不给男人拒绝的时间,谷天雨踩着外翻裹在脚侧边的塑料拖鞋去厨房拿了些冰块过来。他让冯晟坐在沙发上,找了条绷带,把塑料袋装着的冰块绑在男人额头上。
因为实在不好意思总拿指头戳着人家皮肤,谷天雨的绷带绑得松松垮垮,小鸟窝一样杵脑门上。谷天雨看着自己的“杰作”有些忍俊不禁,对上冯晟清澈的目光,他便有些心虚,只能撇过头不去看他。
“这么说来,你也能看见鬼。”男人穿着一袭黑色风衣,内里搭配的衬衣和长裤为一黑一灰,均为普通款式。仅从他的容貌与穿搭并不能辨认出男人的职业。谷天雨便随意猜测:“你也是道士么?”
冯晟摇摇头:“算不上,只是结识过一些道士朋友,我曾在旁边学了点皮毛,感受到这边的异常,我就寻找了过来,没想到正好就又碰见你了。”
“这样啊......”谷天雨了然地点点头,出于礼貌,他并没有继续追问冯晟是做什么的。
“那你除了给我送衣服,还有其他什么事吗?”怕冯晟误会自己要将他驱赶出去,他又赶紧补充道:“你别误会啊,我就是随便问问,并不是要赶你走。”
“我没什么事了。”冯晟说完这句话似乎也并不打算离开,他开始在屋里踱步,手揣在衣兜里,只用视线轻瞟着四周。
“那个......”整个人放松下来,被遗忘的困意又重新爬上身子,谷天雨不住地打着哈欠,“没什么事儿的话,你想参观屋子,请随意,我上楼去补个觉。”
“好。”冯晟点点头,谷天雨既然应允了,他也就不再拘束,找了个位置坐下,拾起桌上的报纸就开始看了起来。
见他彬彬有礼地坐在沙发上,坐姿宛如一只缅因猫温顺而不失气度,谷天雨也就没再管他,拖着身子上了楼,被汗水浸得潮湿的衣服也懒得换,头被绑了磁铁似的,带着身体就往床上砸去。
总算能安然睡了个觉,谷天雨醒来已是傍晚,有些庆幸没一觉睡到半夜,不然他生物钟又该颠倒了。
谷天雨先是换了一套干净衣服,再去到卫生间认认真真地整理了一番,甚至精细到用梳子沾沾水,把头顶每一根翘毛给压下去。
镜子里的少年皮肤被太阳晒得麦黄,眼眸清透如琥珀,与他皮肤倒是相衬。
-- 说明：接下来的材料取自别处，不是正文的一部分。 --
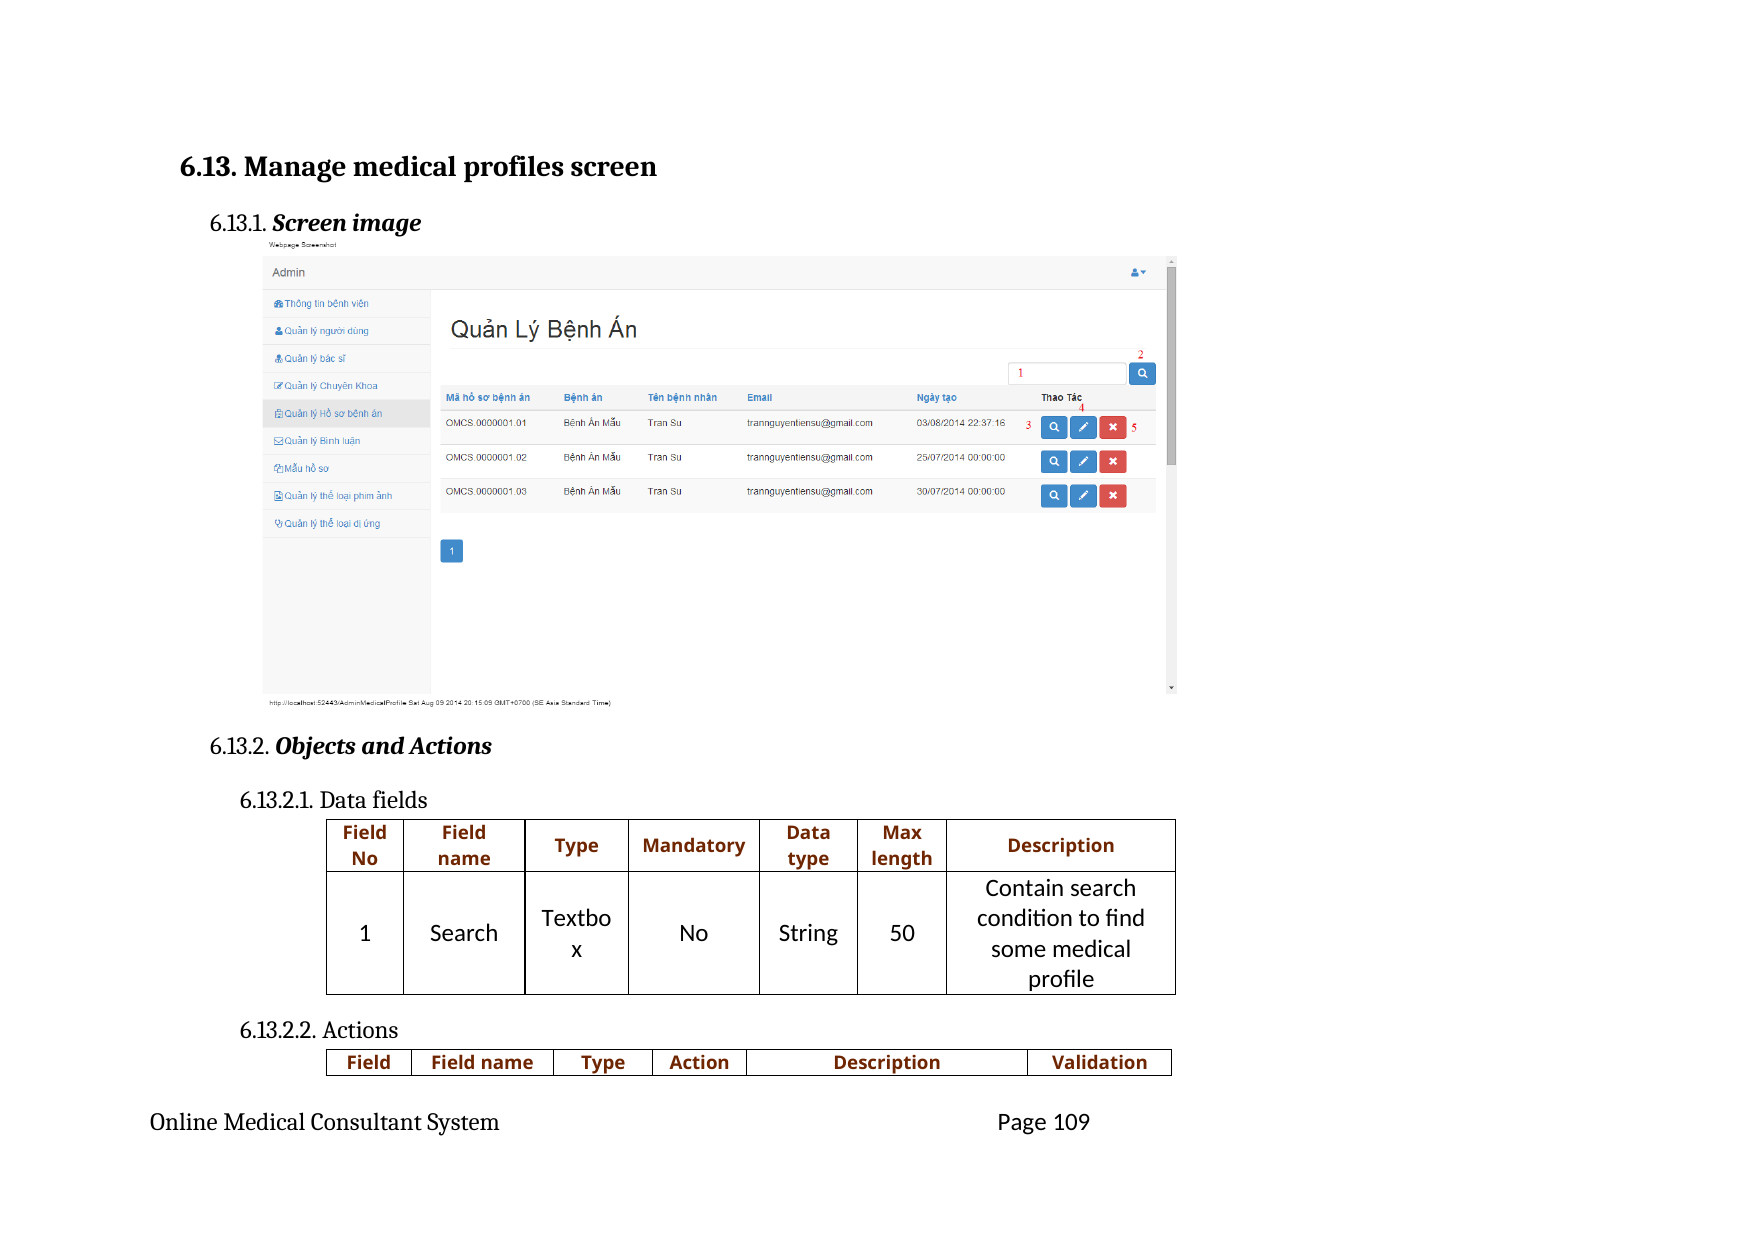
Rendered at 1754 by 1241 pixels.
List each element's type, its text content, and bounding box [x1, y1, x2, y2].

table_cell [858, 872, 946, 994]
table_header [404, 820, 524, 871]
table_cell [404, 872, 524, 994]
subtitle Actions [225, 1016, 1604, 1044]
subtitle Objects and Actions [210, 732, 1604, 760]
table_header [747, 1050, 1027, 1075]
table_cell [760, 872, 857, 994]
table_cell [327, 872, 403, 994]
subtitle Manage medical profiles screen [180, 150, 1604, 183]
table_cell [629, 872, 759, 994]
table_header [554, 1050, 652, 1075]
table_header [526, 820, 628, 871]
subtitle Data fields [225, 786, 1604, 814]
subtitle Screen image [210, 209, 1604, 238]
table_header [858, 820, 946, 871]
picture [262, 242, 1177, 707]
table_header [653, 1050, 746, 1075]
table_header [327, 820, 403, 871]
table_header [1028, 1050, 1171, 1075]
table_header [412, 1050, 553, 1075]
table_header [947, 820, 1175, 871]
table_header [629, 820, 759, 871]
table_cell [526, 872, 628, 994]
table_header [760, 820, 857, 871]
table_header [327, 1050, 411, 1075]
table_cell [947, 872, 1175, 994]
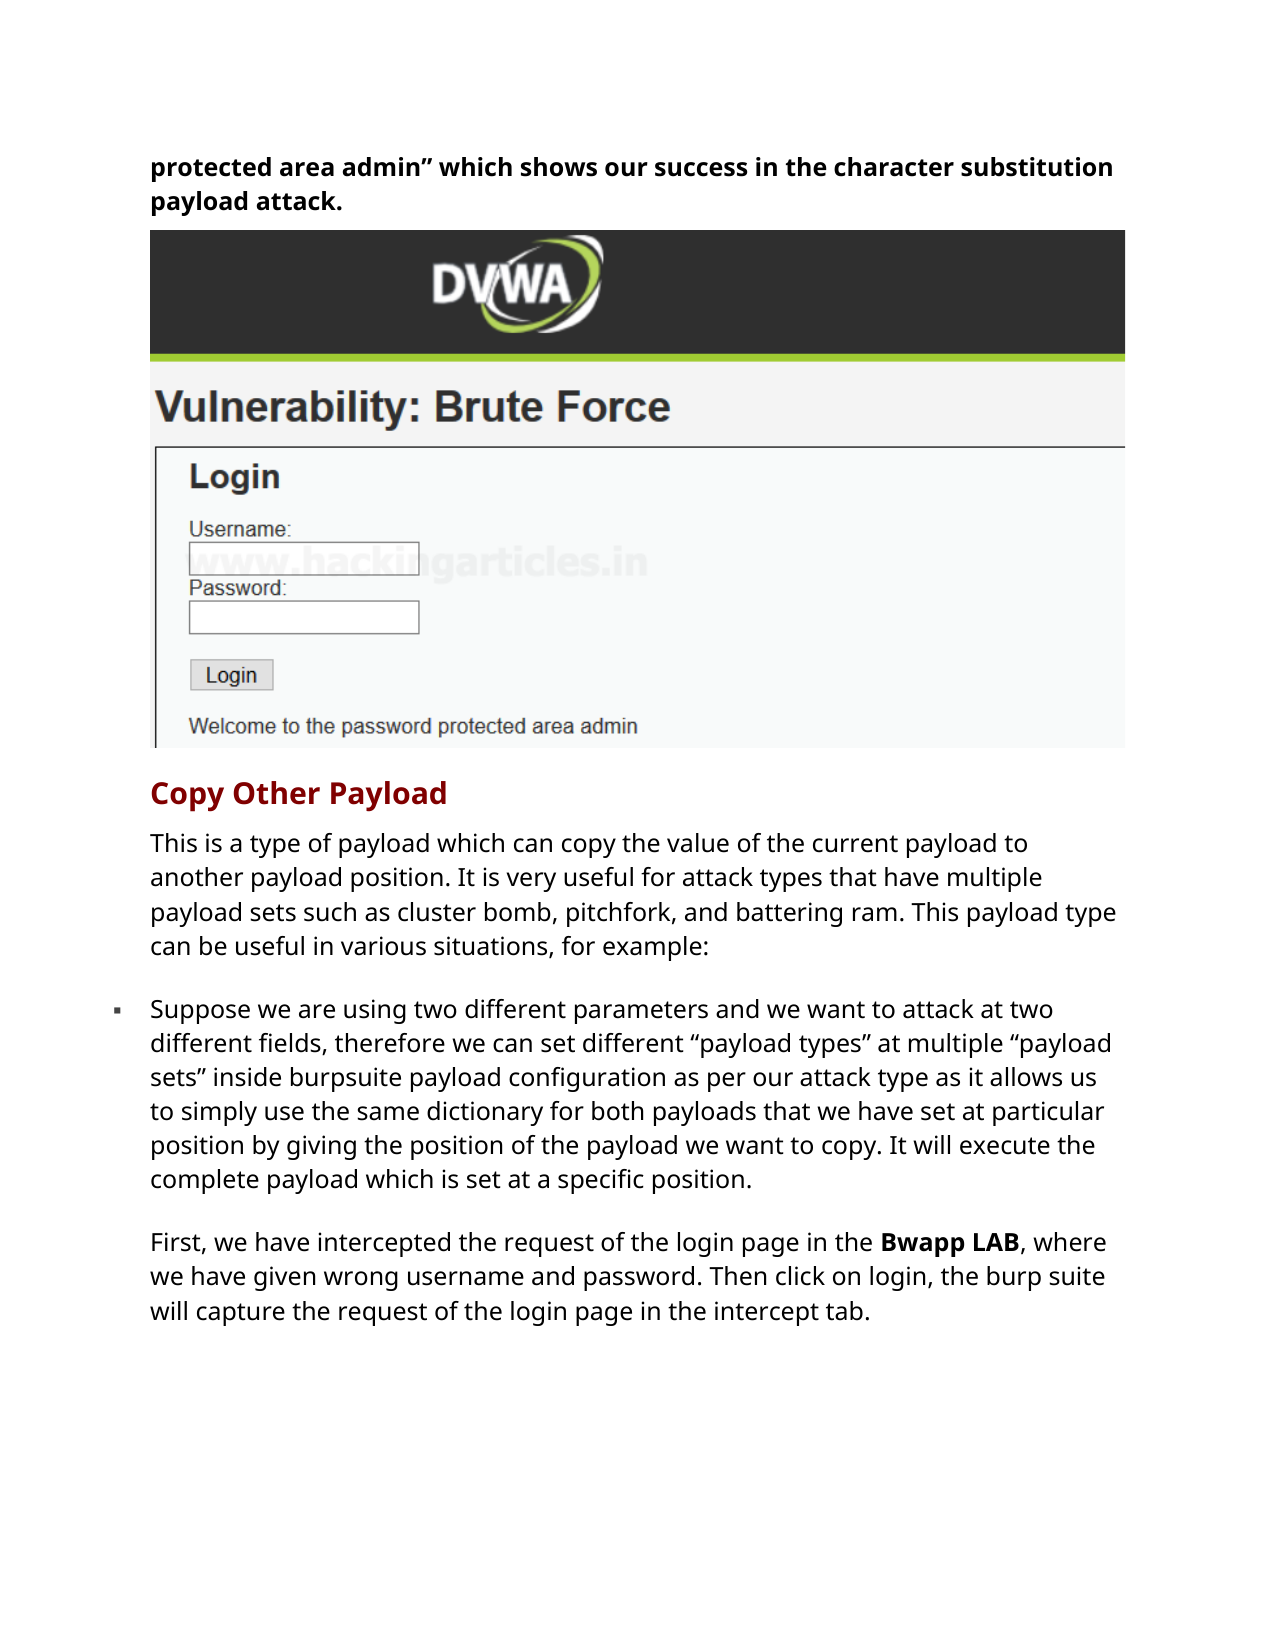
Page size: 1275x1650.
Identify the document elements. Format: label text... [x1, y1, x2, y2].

text Copy Other Payload [150, 772, 1125, 813]
text This is a type of payload which can copy the value of the current payload to another payload position. It is very useful for attack types that have multiple payload sets such as cluster bomb, pitchfork, and battering ram. This payload type can be useful in various situations, for example: [150, 826, 1125, 962]
picture [150, 230, 1125, 748]
list Suppose we are using two different parameters and we want to attack at two different fields, therefore we can set different “payload types” at multiple “payload sets” inside burpsuite payload configuration as per our attack type as it allows us to simply use the same dictionary for both payloads that we have set at particular position by giving the position of the payload we want to copy. It will execute the complete payload which is set at a specific position. [112, 991, 1125, 1196]
text First, we have intercepted the request of the login page in the Bwapp LAB, where we have given wrong username and password. Then click on login, the burp suite will capture the request of the login page in the intercept tab. [150, 1225, 1125, 1327]
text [150, 150, 1125, 218]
他没专门做过发型,微微泛黄的头发慵懒地半垂在头上,额前碎发揽在两边,眼睛便被光洁而圆润的额头称托得愈发清明,富有灵气。高挺的鼻梁正如此时微扬下巴的他,散发一种自信明朗的气息。
谷天雨满意地点点头,然后下了楼。
拐过楼梯,发现冯晟还坐在沙发上,不过没有看书了,谷天雨走近了些。他一只手撑住脑袋,双眼阖上,睫毛如蝴蝶翅膀下垂,扑起微微轻颤,薄唇并不紧闭,缝隙勾勒出慵懒的姿态。